Your Job: Let him know you find him attractive and that’s safe for him to approach.
The best way to do that is to do the “Eye Thing”. This is how you do it: Look at him until he looks at you, then hold your gaze longer than you want to, then look down. Then, in a few moments, look at him again. If he’s looking at you, hold the gaze again, smile ever so slightly, then look down. If he isn’t looking at you, wait until he looks again, then do those things I just mentioned. Keep catching his eyes, without overdoing it, using your feminine wiles until he comes over to talk to you. If he doesn’t, that means you aren’t his type (noting personal), he’s got a date, or he’s involved. But you both probably had a good time enjoying the flirting energy.
2. He Has Finally Approached You.
The Man’s Job: To get your contact information or ask you out on a date.
Your job: Encourage him when he has approached you.

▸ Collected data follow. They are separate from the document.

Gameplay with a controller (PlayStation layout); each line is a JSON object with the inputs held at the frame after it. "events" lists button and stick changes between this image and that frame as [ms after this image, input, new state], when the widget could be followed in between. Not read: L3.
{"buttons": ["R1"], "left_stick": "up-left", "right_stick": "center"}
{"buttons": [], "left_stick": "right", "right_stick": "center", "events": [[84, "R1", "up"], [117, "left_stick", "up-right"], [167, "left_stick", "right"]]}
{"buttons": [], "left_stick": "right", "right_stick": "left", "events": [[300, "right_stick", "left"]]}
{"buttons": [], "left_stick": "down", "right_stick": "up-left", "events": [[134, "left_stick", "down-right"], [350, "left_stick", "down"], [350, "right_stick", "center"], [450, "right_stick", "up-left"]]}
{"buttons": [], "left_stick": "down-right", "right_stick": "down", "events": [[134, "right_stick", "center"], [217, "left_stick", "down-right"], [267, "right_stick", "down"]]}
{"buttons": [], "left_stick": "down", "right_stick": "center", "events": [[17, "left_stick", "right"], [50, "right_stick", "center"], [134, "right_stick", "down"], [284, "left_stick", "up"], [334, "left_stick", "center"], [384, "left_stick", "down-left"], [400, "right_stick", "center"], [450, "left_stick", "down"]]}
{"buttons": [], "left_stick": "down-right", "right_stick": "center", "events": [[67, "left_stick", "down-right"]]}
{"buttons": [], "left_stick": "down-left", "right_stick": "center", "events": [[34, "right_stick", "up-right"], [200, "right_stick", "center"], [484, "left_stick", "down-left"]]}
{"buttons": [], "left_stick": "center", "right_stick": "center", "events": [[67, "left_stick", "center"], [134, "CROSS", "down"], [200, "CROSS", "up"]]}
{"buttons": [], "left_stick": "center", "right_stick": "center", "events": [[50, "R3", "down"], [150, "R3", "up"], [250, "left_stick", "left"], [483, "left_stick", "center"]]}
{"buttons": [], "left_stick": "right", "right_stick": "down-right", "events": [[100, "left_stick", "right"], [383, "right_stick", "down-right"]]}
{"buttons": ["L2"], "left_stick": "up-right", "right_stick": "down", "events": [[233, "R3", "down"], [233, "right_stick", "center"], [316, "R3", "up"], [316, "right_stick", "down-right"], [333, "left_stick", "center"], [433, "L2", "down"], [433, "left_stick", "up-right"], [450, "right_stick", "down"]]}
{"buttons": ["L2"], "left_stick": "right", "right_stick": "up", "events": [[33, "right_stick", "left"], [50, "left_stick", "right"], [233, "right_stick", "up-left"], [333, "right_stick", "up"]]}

When he comes over, smile (but not a huge smile, a feminine smile), be gracious, look him directly in the eyes when he speaks to you, be interested, find an opportunity to touch his arm or his shoulder but not in any s e x ual way; maybe when you laugh or he says something fascinating. Ask questions about him (but not the kind that would make him feel like you’re sizing up his qualifications, like what kind of work he does or what kind of house he owns) If men are successful, they’ll let you know soon enough because they want to impress you. Use the “Tell me more” phrase.
When you part, if you haven’t made a date, DO NOT contact him. If you do, you’ve taken over his job. If he never contacts you, then let go of your expectations and quit hoping he’ll call. And don’t start assuming he’s a worthless no-account. If he’s that attracted, he’ll contact you. And don’t you want a man who is so attracted that he can’t stop thinking about you? (Blatant Sales Pitch: Get my course, “Let The Real You Shine Through” so you will know how to be unforgettable.)
3. You’re Thrown Together At A Gathering.
The Man’s Job: To get your contact information or ask you out on a date.
Your Job: To let him know you’re attracted, make him feel safe so he’ll ask you out.
How to casually start a conversation when you’re “thrown together”:
a. When you meet at a party, wedding or any occasion where you were invited
One good thing about meeting a new man at a party is that you probably both know the host and/or hostess. That gives you something in common which makes it easy for you to ask how you know “Bob” or “Alice.” It’s always okay for you to start a conversation at this type of event. If you see an attractive man, you can work your way over to where he is and ask a question. Most people are relaxed in this type of setting so parties are a great place to meet someone new.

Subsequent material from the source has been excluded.